Collected data:
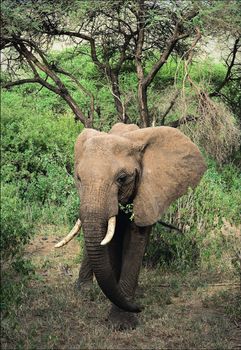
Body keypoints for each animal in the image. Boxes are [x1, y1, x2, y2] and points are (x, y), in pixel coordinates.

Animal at [55, 122, 206, 328]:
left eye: (122, 178)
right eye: (78, 178)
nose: (140, 308)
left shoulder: (148, 190)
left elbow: (135, 241)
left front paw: (122, 321)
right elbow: (110, 241)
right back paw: (84, 291)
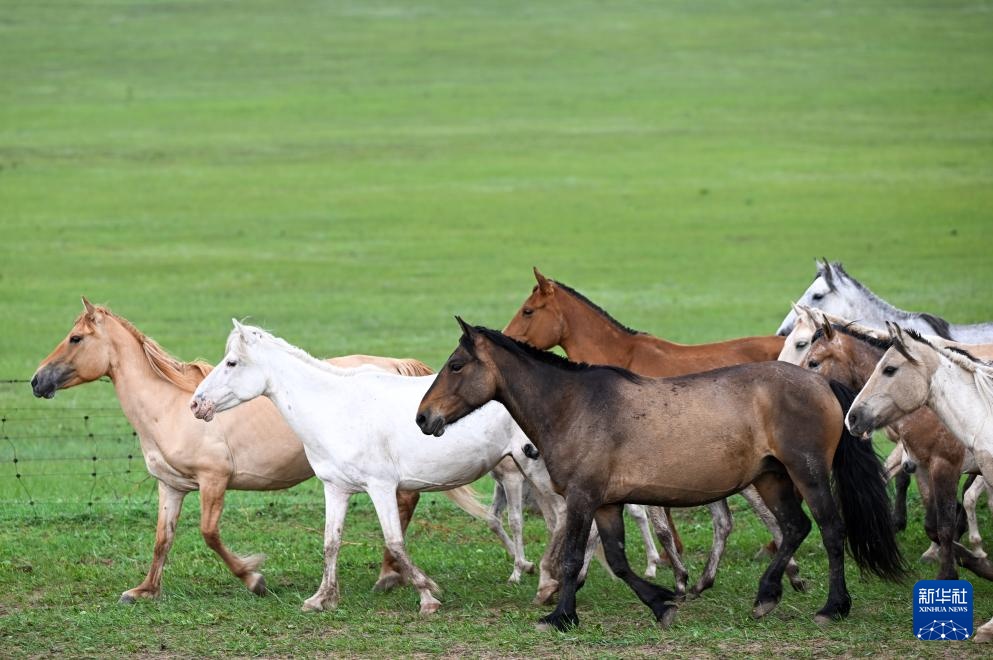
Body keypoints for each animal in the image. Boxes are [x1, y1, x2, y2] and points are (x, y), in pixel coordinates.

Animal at [29, 299, 516, 603]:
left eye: (75, 339)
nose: (37, 381)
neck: (167, 408)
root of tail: (395, 364)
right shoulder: (172, 487)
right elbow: (162, 540)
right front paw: (144, 591)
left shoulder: (213, 481)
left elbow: (209, 534)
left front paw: (254, 578)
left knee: (405, 504)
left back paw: (388, 576)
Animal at [189, 320, 569, 614]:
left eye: (232, 363)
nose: (196, 403)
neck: (335, 408)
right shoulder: (336, 489)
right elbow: (331, 543)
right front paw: (322, 598)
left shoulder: (381, 487)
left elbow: (395, 541)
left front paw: (428, 595)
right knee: (556, 521)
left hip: (533, 468)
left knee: (562, 517)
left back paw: (549, 584)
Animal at [418, 319, 906, 631]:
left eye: (456, 365)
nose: (424, 418)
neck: (574, 406)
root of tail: (820, 383)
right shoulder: (607, 503)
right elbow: (617, 560)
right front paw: (661, 602)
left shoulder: (582, 497)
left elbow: (574, 557)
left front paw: (560, 617)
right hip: (771, 478)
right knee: (795, 527)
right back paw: (766, 595)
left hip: (807, 473)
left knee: (830, 530)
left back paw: (833, 606)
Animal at [792, 316, 993, 582]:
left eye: (813, 362)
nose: (800, 391)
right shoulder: (921, 466)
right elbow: (933, 525)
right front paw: (973, 561)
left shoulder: (945, 466)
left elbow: (945, 526)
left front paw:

> _Prompt_:
The result should be an exact copy of every entry above, with no pictures included.

> _Written answer_:
Body keypoints for each animal in the image. Boxes are [x1, y1, x2, y2] and points are (x, y), in pixel coordinates.

Animal at [55, 122, 206, 328]:
left eye: (122, 178)
right eye: (78, 178)
nose: (140, 308)
left shoulder: (148, 190)
left elbow: (135, 241)
left front paw: (122, 321)
right elbow: (110, 241)
right back paw: (84, 291)
Body keypoints for each animal in the image. Boxes are [x1, y1, x2, y2] and points are (x, y), in pixel coordinates.

Animal at [29, 299, 516, 603]:
left eye: (75, 339)
nose: (37, 381)
neck: (167, 408)
root of tail: (395, 364)
right shoulder: (172, 487)
right elbow: (162, 540)
right front paw: (144, 591)
left shoulder: (213, 481)
left elbow: (209, 534)
left front paw: (254, 578)
left knee: (405, 504)
left back paw: (388, 576)
Animal at [189, 320, 569, 614]:
left eye: (232, 363)
nose: (196, 403)
neck: (335, 408)
right shoulder: (336, 489)
right elbow: (331, 543)
right front paw: (322, 598)
left shoulder: (381, 487)
left elbow: (395, 541)
left front paw: (428, 595)
right knee: (556, 521)
left hip: (533, 468)
left knee: (562, 517)
left back paw: (549, 584)
Animal at [418, 319, 906, 631]:
left eye: (456, 365)
nose: (424, 418)
neck: (574, 406)
root of tail: (820, 383)
right shoulder: (607, 503)
right elbow: (617, 560)
right front paw: (661, 602)
left shoulder: (582, 497)
left elbow: (574, 557)
left front paw: (560, 617)
right hip: (771, 478)
right knee: (795, 527)
right back paw: (766, 595)
left hip: (807, 473)
left knee: (830, 530)
left back paw: (833, 606)
Animal at [792, 316, 993, 582]:
left eye: (813, 362)
nose: (800, 391)
right shoulder: (921, 466)
right elbow: (933, 525)
right front paw: (973, 561)
left shoulder: (945, 466)
left elbow: (945, 526)
left front paw:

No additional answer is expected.